India has been the scene of some of the most frenetic deal-making, big expansion announcements, and new car launches in the global auto industry. Consider that in the last 18 months alone General Motors, Fiat, Honda, Nissan, and Hyundai have announced Indian investments valued at roughly $1.5 billion.
Ask any auto executive, and he or she will tell you that outside of China, India is the most intriguing emerging market opportunity out there.
Recent visits by industry bigwigs such as Fiat Chairman Luca Cordero di Montezemolo, Renault-Nissan alliance Chief Executive Carlos Ghosn, and GM boss G. Richard Wagoner, Jr., who arrived in New Delhi on April 16 to help launch the company's Chevrolet Spark locally underscore the new focus on India's high-speed car market.
In early April, Ghosn was in India to inaugurate a plant in Nashik jointly run by Renault and Indian carmaker Mahindra & Mahindra that will produce an economy car called the Logan. The base model will cost $9,700, but Ghosn also hopes to launch an ultra-cheap model in India -- that will retail for about $3,000 -- later in the decade.
Production to Double
"In a way, the Indian car industry has arrived," says Jagdish Khattar, managing director of Maruti Udyog, the Indian subsidiary of Japan's Suzuki Motor. What once was a smallish auto market is starting to attract the kind of serious new investment that could help it emerge as a sizable one. Khattar notes that Maruti, Tata Motors, and Hyundai are starting to achieve serious manufacturing scale with each automaker now producing 200,000-plus units a year.
Right now, India's entire industry -- local producers and transplants -- collectively manufacture about 1.4 million vehicles a year. That's expected to double by 2008, and if it does, India will surpass Britain and Canada in total car production. However, it still will be light years behind China, which is on track to hit 10 million or so in 2007.

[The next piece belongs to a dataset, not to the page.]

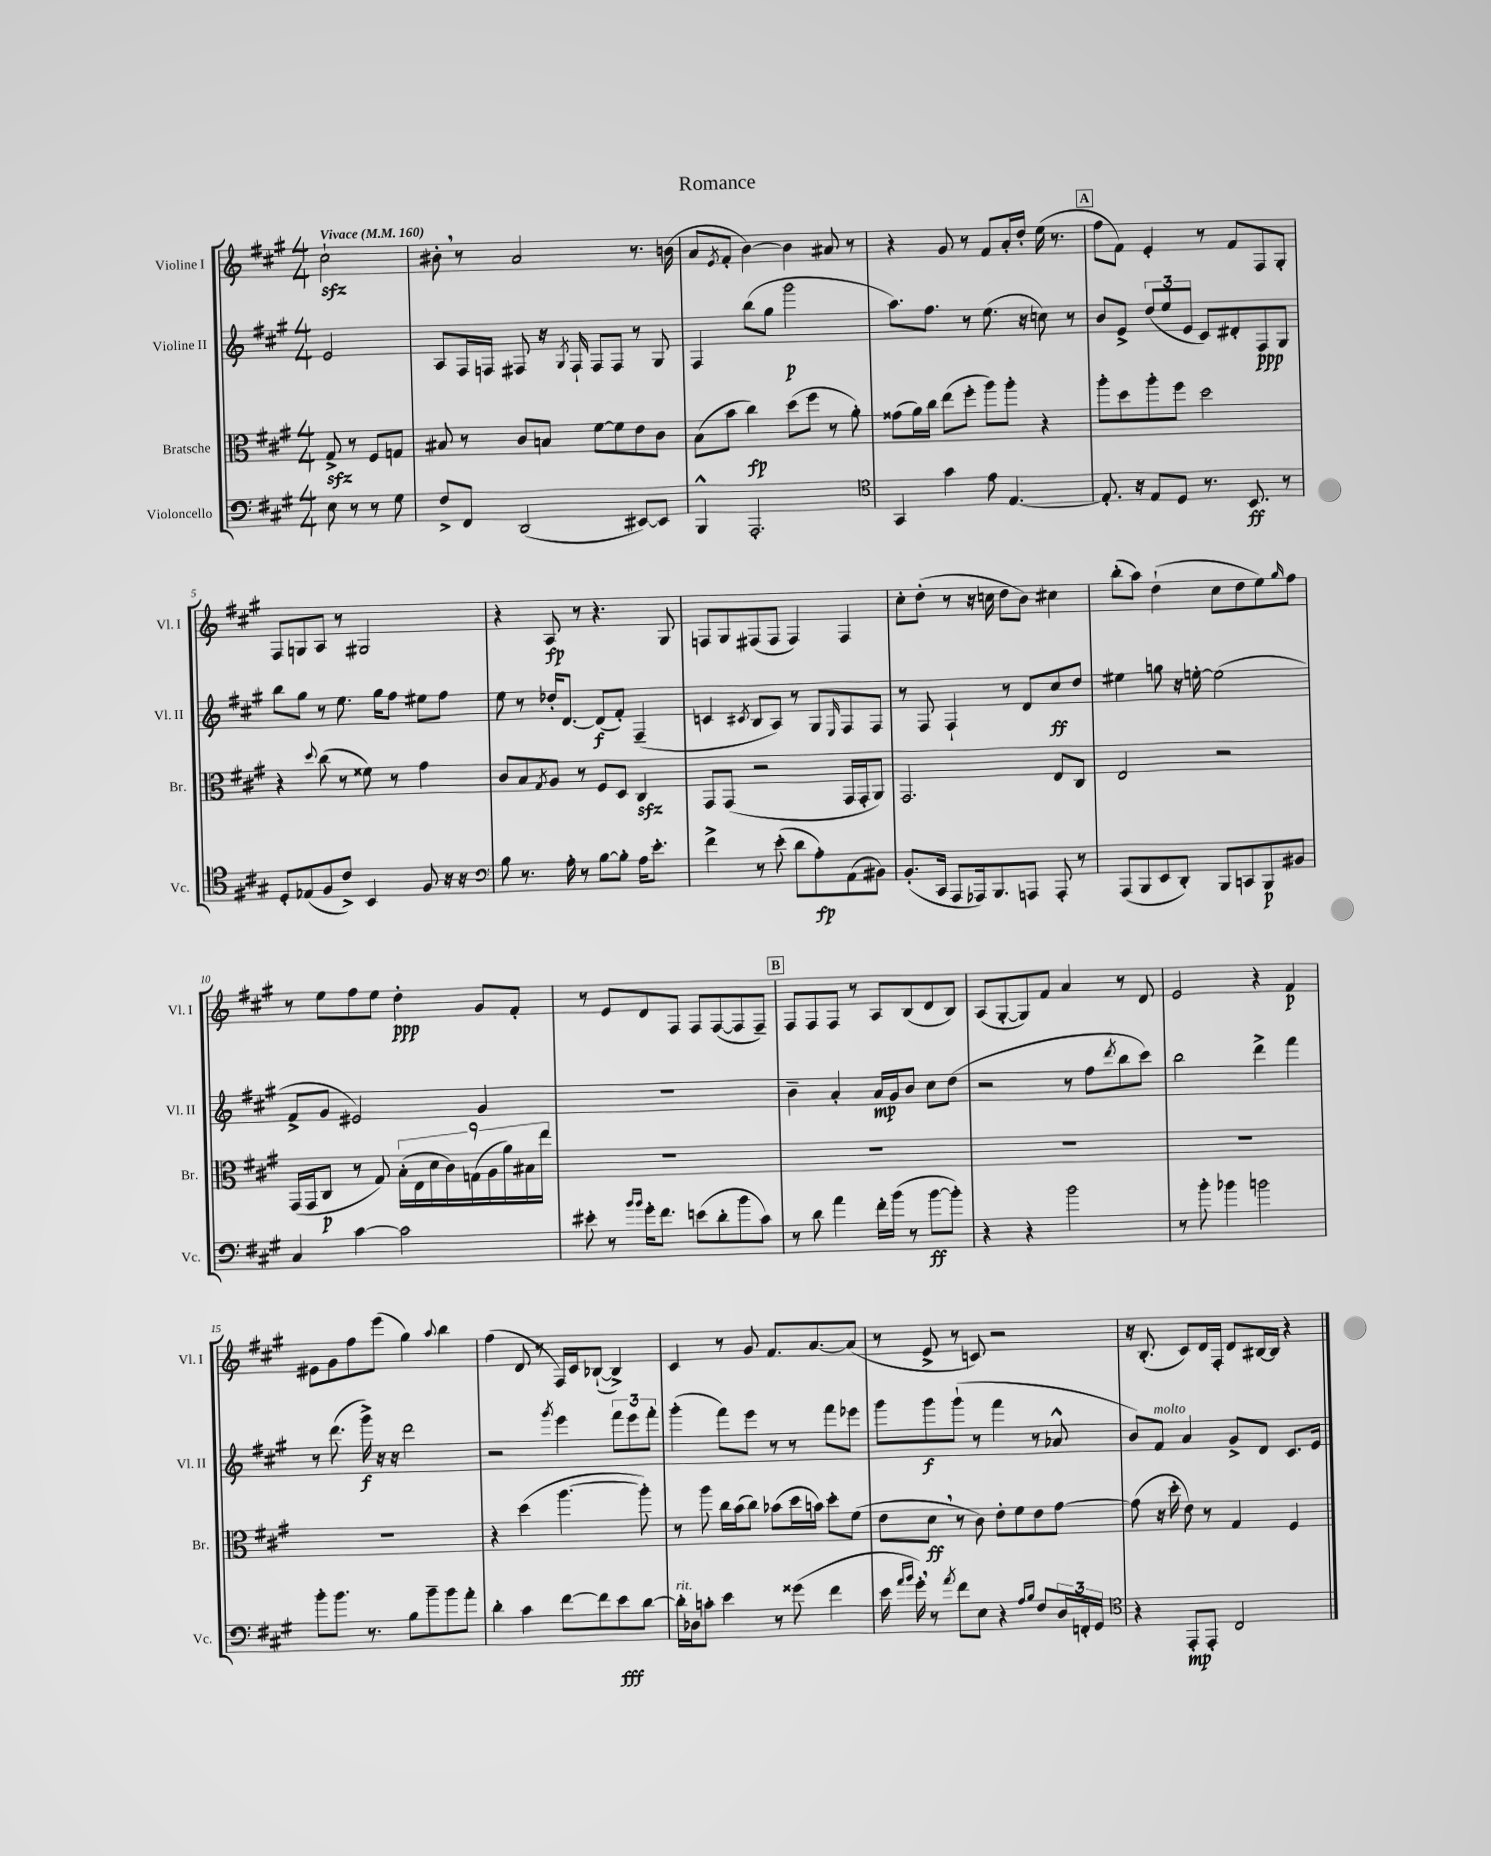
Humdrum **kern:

And India's growth dynamics look robust. It is home to a young population, and has rising income levels, an underserved rural market, and an economy galloping along at 9%-plus growth rates.
The Ultra-Cheap Challenge
And while India may be the fabled "back-office of the world", Prime Minister Manmohan Singh's government has big aspirations to boost the country's manufacturing sector. Duties on small cars fell from 24% to 16% in 2006, though taxes remain somewhat high compared to China. The government hopes to see India auto sales jump from last year's $34 billion to $145 billion in 2016. If they do, the domestic auto industry could represent about 10% of India's gross domestic product.
Still, the fastest growing car segment in India is ultra-cheap small cars, which requires cost-efficient manufacturing and careful cost management to maintain decent profit markets. Looking at the expansion plans of Toyota, Honda, Volkswagen, and even BMW, plenty judge themselves up to the challenge.
One critical factor to future growth will be whether some small car projects can really go mass market in India. Tata has audacious plans for a four-door, 33 horsepower engine that will go for $2,500 when launched in 2008. If it takes off, India's car sales could easily surpass 6 million units later in the decade. "A big unknown is what a product at the low end could do to the market size," says Ramesh Mangaleswaran, a partner who leads the auto practice at consulting firm McKinsey.
Gathering small-car making expertise in India is key for automakers both to tap a thriving market for economy cars -- and also to export that know-how to other markets. By 2012, the market for vehicles priced under $10,000 is likely to reach 18 million cars, or a fifth of world auto sales, according to Roland Berger Strategy Consultants. That's up from 12 million today.
India also boasts a cheap, but high-quality labor force with considerable engineering and manufacturing skills -- and the country is starting to build up a big auto components and engineering and design outsourcing sector that is attractive for international players. The India auto parts business is expected to more than triple in annual revenues from $12 billion to $40 billion by 2014.
Meanwhile, global auto supply players such as Delphi, Magna International, and Visteon are expanding in India, too, to help big-car manufacturers build cheap small cars and also export them to other markets.
"In these times, customers are realizing that it's better to share products for different countries," says Prasen Agali, Magna's executive director for India.
Projections Too Rosy?
India's outsourcing sector, led by Tata Consultancy Services, Infosys Technologies, and Wipro is also benefiting from additional work from Detroit automakers for engineering services. That's not surprising given that you can hire qualified Indian engineers to design a car chassis for as little as $25 an hour. (Aerospace engineering outsourcing is another growing market for India outsourcing firms.) That one reason Renault plans to set up an engineering center in India.
What could go wrong? Short-term, there are some worries that India's economy could overheat and then contract -- a scenario that would probably lower some of the rosy projections ahead for auto demand and production. Yet few doubt that India will remain a critical emerging market in the years ahead. Just keep your eye on the money rolling in.